McDonald's : Les travailleurs restent déterminés19/04/20022002Journal/medias/journalnumero/images/2002/04/une1760.jpg.445x577_q85_box-0%2C104%2C1383%2C1896_crop_detail.jpg

Dans les entreprises

McDonald's : Les travailleurs restent déterminés

Le 2 février dernier, après presque quatre mois de grève, les salariés du McDonald's du carrefour Strasbourg-Saint-Denis à Paris signaient un protocole de fin de conflit qui obligeait le franchisé (le patron du restaurant) à réintégrer cinq salariés dont il avait voulu se débarrasser parce que trop revendicatifs, leur faute à ses yeux étant d'avoir demandé l'élection des délégués du personnel, ou encore organisé un mouvement de grève en soutien au militant syndical menacé de licenciement pour avoir demandé l'organisation des élections.

Au cours de l'assemblée générale des grévistes qui avait approuvé la signature du protocole de fin de conflit, un des grévistes avait insisté sur le fait que la solidarité dont les salariés avaient fait preuve tout au long du conflit leur serait indispensable lors de la reprise du travail, lorsqu'ils auraient à affronter quotidiennement leur patron.

Cet appel à la vigilance ne s'est pas révélé inutile. Les travailleurs du McDo Strasbourg-Saint-Denis devaient en effet avoir très vite l'occasion de montrer que leur détermination à se faire respecter et leur sens de la solidarité étaient toujours aussi forts.

Il était prévu, aux termes du protocole de fin de conflit, que le franchisé, la veille de la réouverture du restaurant, réunisse les salariés pour leur rappeler " les règles en vigueur dans l'établissement ". Au début de la réunion, le franchisé annonçait son départ pour le 1er mai prochain et présentait son successeur. Cette nouvelle provoqua un bel enthousiasme et le " sortant ", qui semblait peu apprécier les quolibets des salariés, quitta la réunion au bout de cinq minutes.

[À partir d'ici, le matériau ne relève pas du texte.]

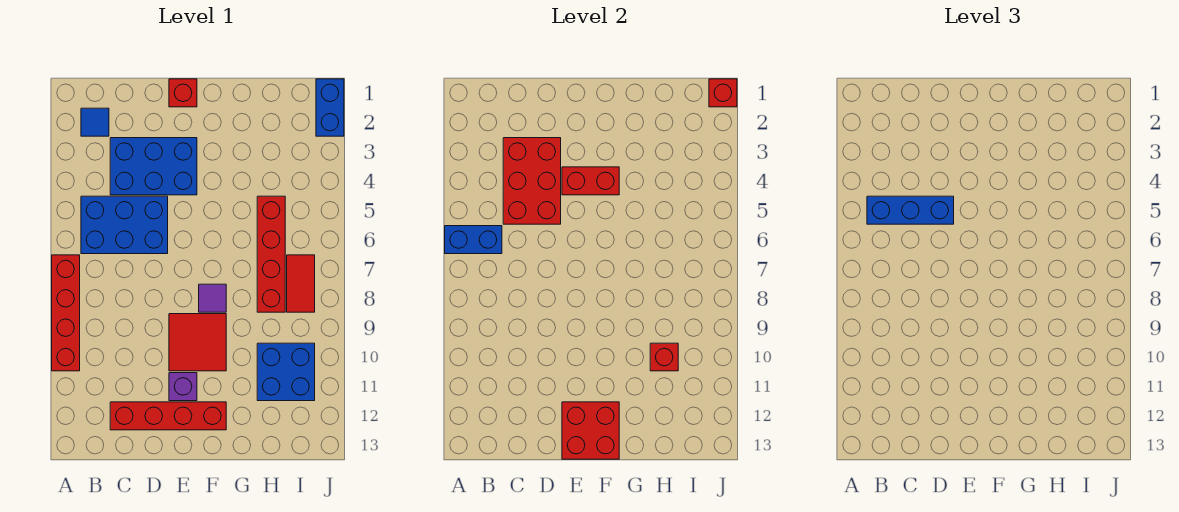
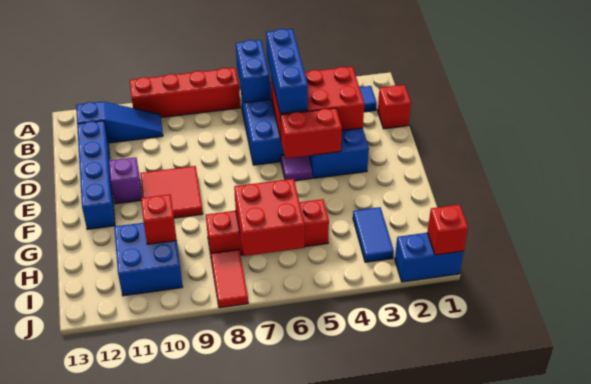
none -> blue 1x3 slope [76,102,163,143]
red 1x4 brick [110,402,226,430] -> blue 1x4 brick [77,121,115,229]
red 1x1 brick [169,79,197,107] -> red 1x1 brick moved to [378,85,411,129]
red 1x2 brick [562,167,619,195] -> red 1x2 brick turned to [280,108,342,158]
red 2x2 brick [562,402,619,459] -> red 2x2 brick moved to [234,179,305,256]
purple 1x1 tile [199,284,226,312] -> purple 1x1 tile moved to [281,155,312,181]
none -> blue 1x2 tile [353,207,394,262]
red 1x2 tile [287,255,315,312] -> red 1x2 tile turned to [211,249,248,308]

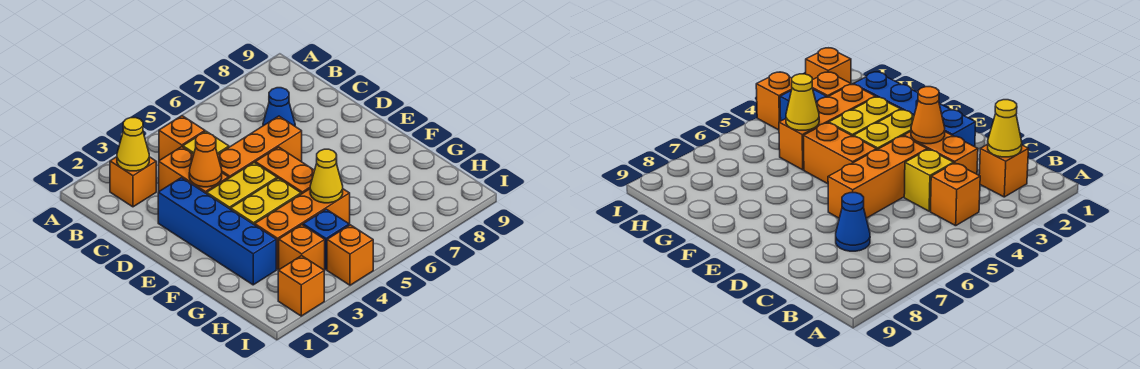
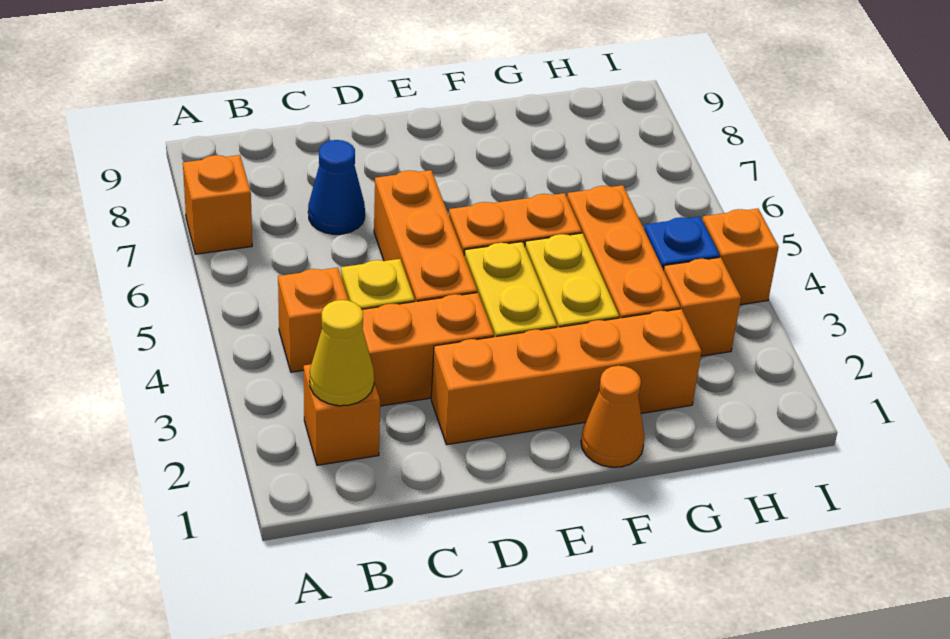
blue 1x4 brick [158,178,276,285] -> orange 1x4 brick [431,309,702,445]
orange 1x1 cone [189,133,222,187] -> orange 1x1 cone moved to [581,366,645,467]
yellow 1x1 cone [310,149,343,203] -> none
orange 1x1 brick [278,256,324,316] -> orange 1x1 brick moved to [183,155,252,254]

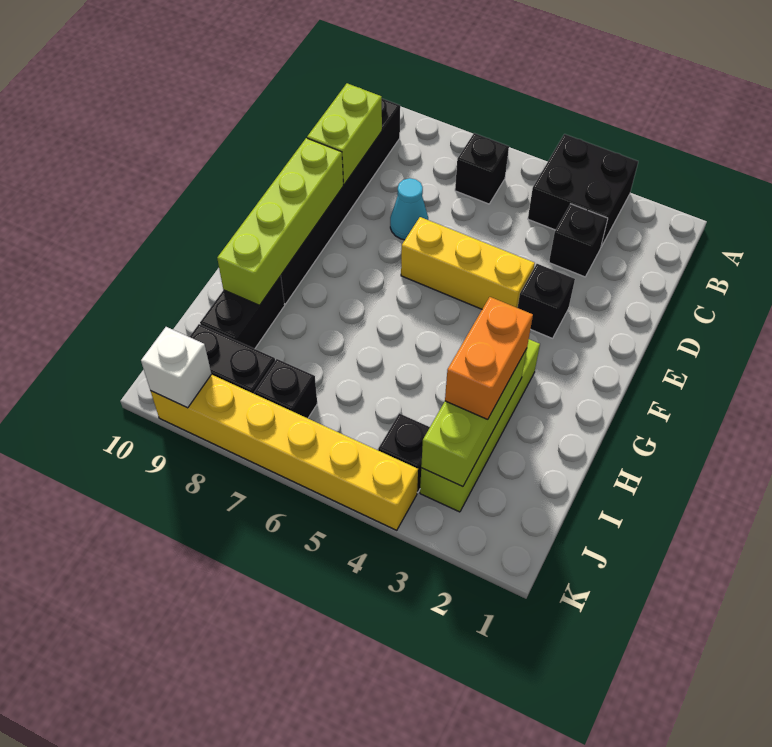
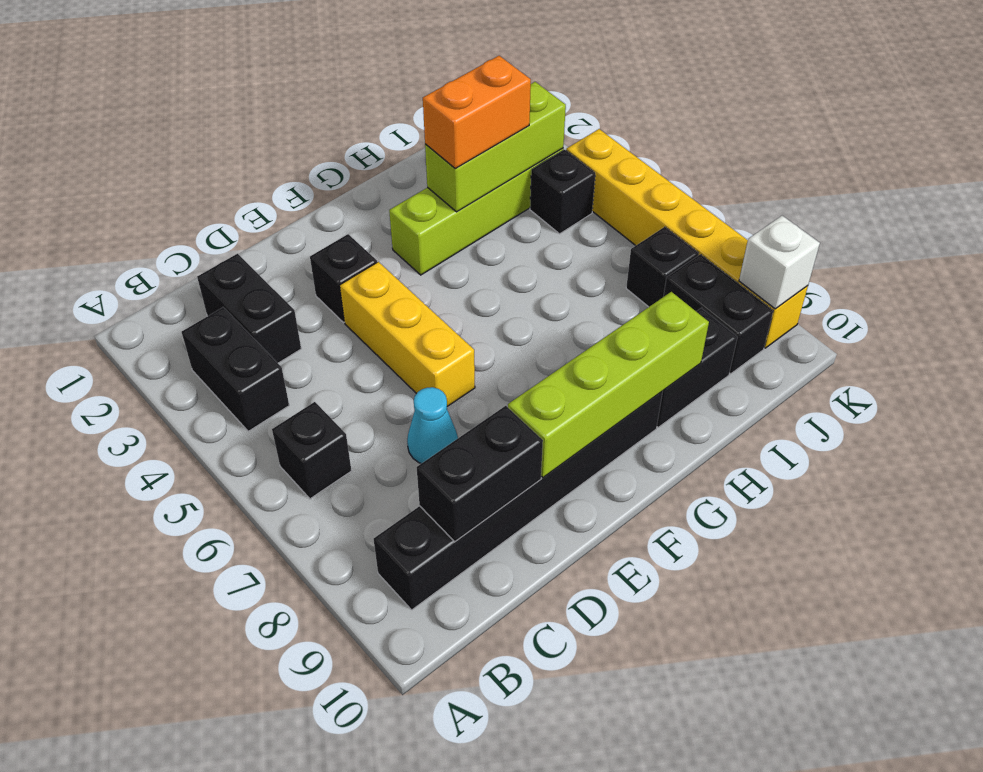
black 2x2 brick [528,134,638,247] -> black 1x2 brick [182,307,289,431]
black 1x1 brick [549,204,608,277] -> black 1x2 brick [197,254,301,363]
lime 1x2 brick [307,83,382,184] -> black 1x2 brick [417,406,543,542]

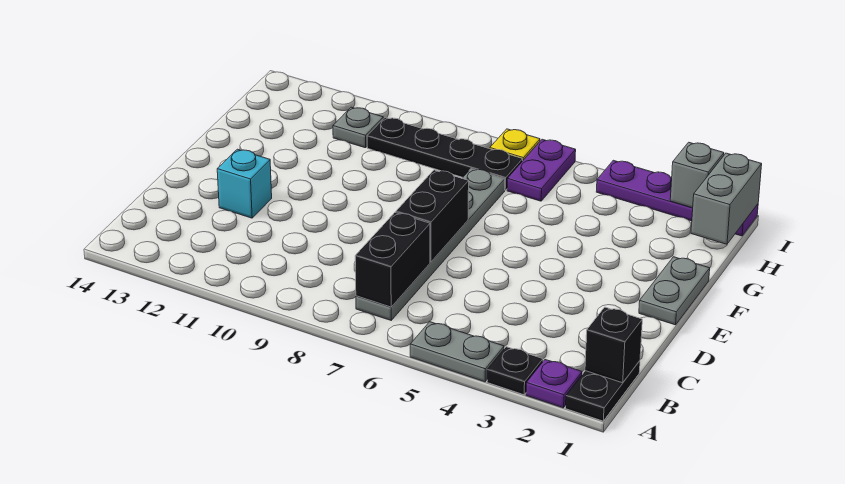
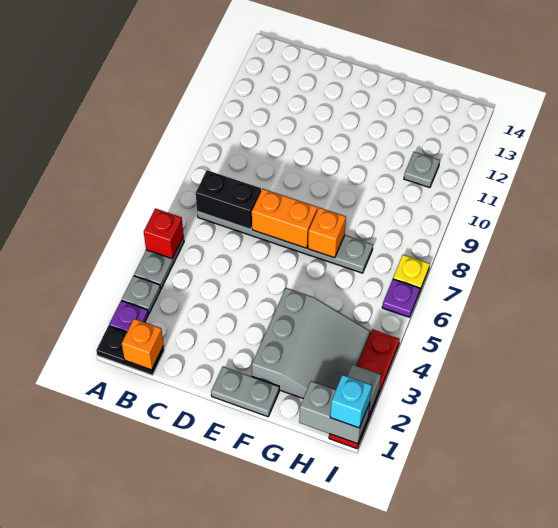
black 1x1 plate [487,347,543,395] -> grey 1x1 plate [122,276,161,314]
none -> red 1x1 brick [144,208,184,259]
black 1x1 brick [585,307,642,383] -> orange 1x1 brick [122,319,164,370]
black 1x2 brick [396,170,469,262] -> orange 1x2 brick [252,189,318,248]
cyan 1x1 brick [217,149,272,218] -> cyan 1x1 brick moved to [330,375,372,428]
none -> grey 3x3 slope [252,288,370,398]
none -> orange 1x1 brick [308,208,346,258]
purple 1x2 plate [507,139,576,201] -> purple 1x1 plate [382,279,420,317]
black 1x4 plate [367,118,523,190] -> none
purple 1x4 plate [596,160,758,236] -> red 1x4 plate [329,329,400,449]

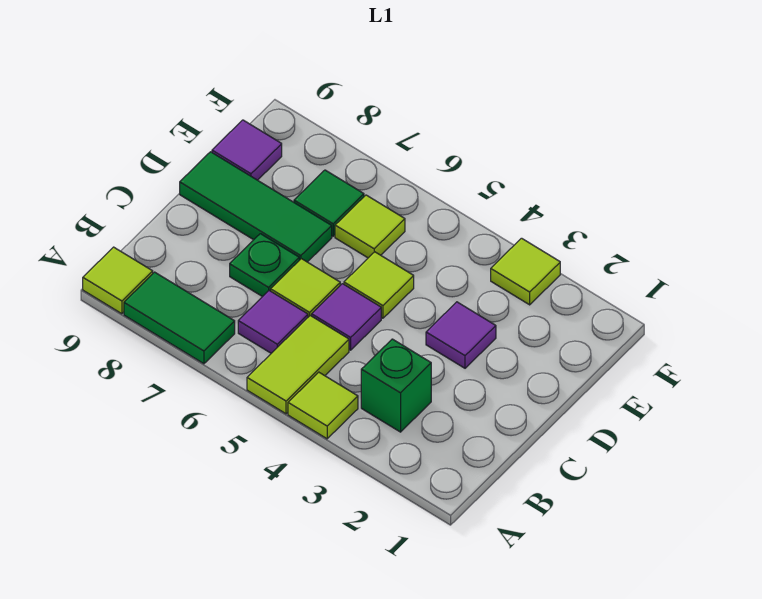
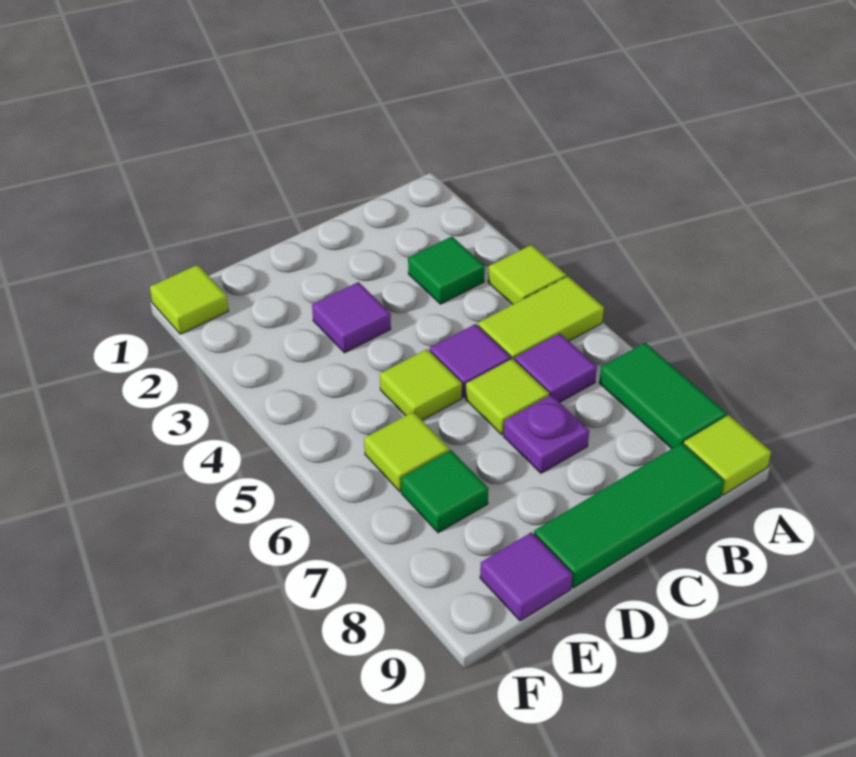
green 1x1 brick [361,339,431,432] -> green 1x1 tile [408,237,485,304]
green 1x1 plate [230,234,299,297] -> purple 1x1 plate [503,395,589,473]
green 1x3 tile [180,152,332,262] -> green 1x3 tile turned to [534,443,724,588]
lime 1x1 tile [491,238,560,305] -> lime 1x1 tile moved to [150,265,228,334]

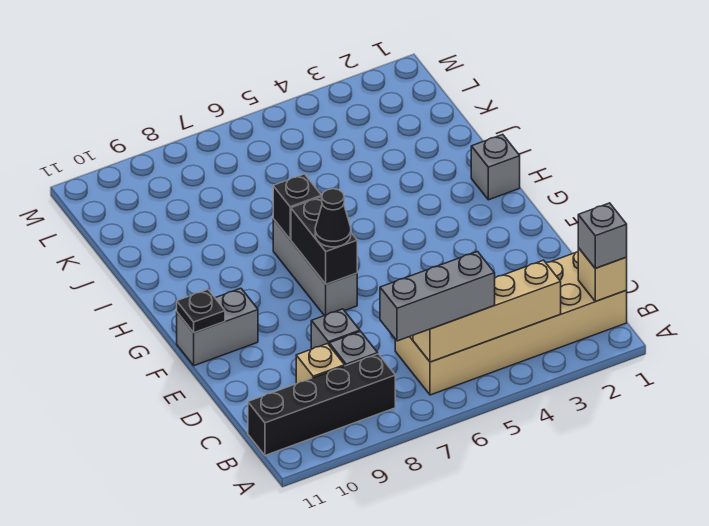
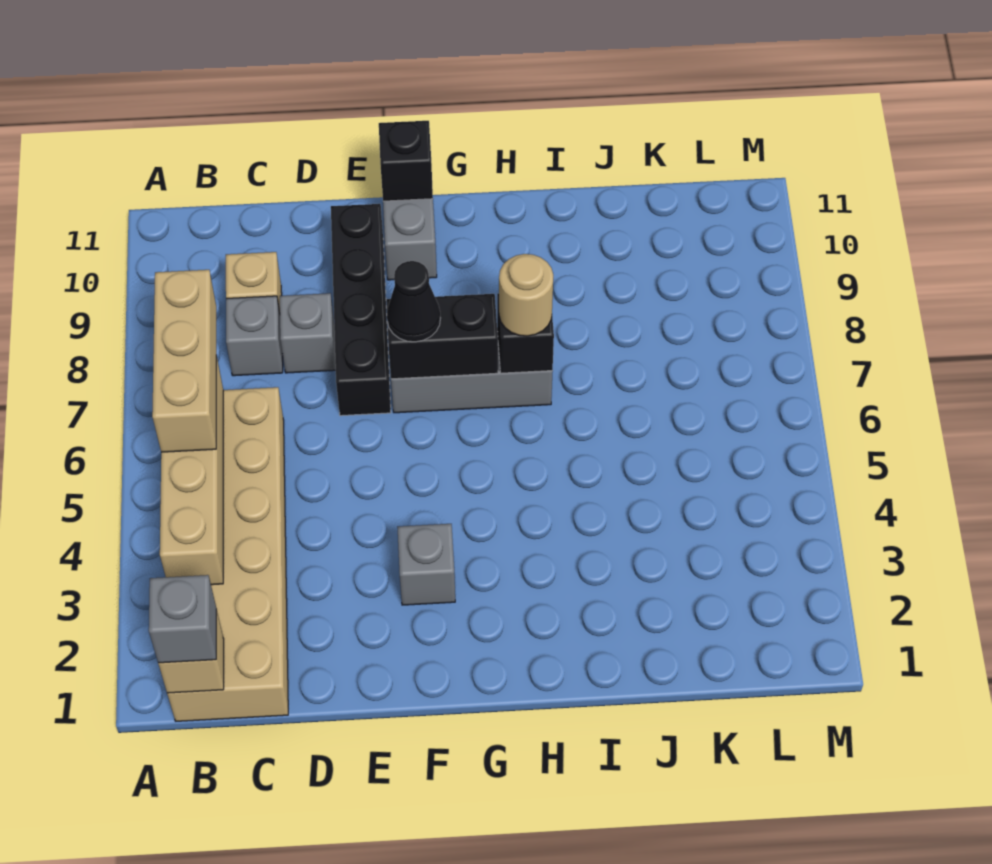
grey 1x3 brick [380,252,495,341] -> tan 1x3 brick [152,270,216,452]
black 1x4 brick [248,354,395,455] -> black 1x4 brick moved to [331,204,391,416]
black 1x1 plate [177,290,225,333] -> black 1x1 brick [379,121,433,201]
grey 1x1 brick [471,134,520,200] -> grey 1x1 brick moved to [397,524,455,605]
none -> tan 1x1 round brick [499,254,553,336]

Mais le patron " démissionnaire " voulut s'offrir une petite mesquinerie pendant son préavis. Un salarié du restaurant, un des porte-parole des grévistes, avait besoin d'une attestation d'emploi de sa part pour obtenir de l'administration le renouvellement de son autorisation de travail. Prenant prétexte que l'autorisation de travail était arrivée à expiration, le franchisé notifiait à l'intéressé une mesure de suspension, en lui remettant une " attestation de suspension ".

La réponse des salariés ne se fit pas attendre. Le dimanche 7 avril, le restaurant était paralysé par la grève. Le travail reprit le lendemain après que le patron eut finalement remis au salarié une " attestation de présence ".

Les salariés d'un autre " McDo ", celui du boulevard Saint-Germain, ont été eux aussi amenés à arrêter le travail pour se faire respecter d'une direction qui entendait mettre au pas plusieurs d'entre eux à qui il était reproché d'avoir manifesté leur solidarité avec les McDo de Strasbourg-Saint-Denis.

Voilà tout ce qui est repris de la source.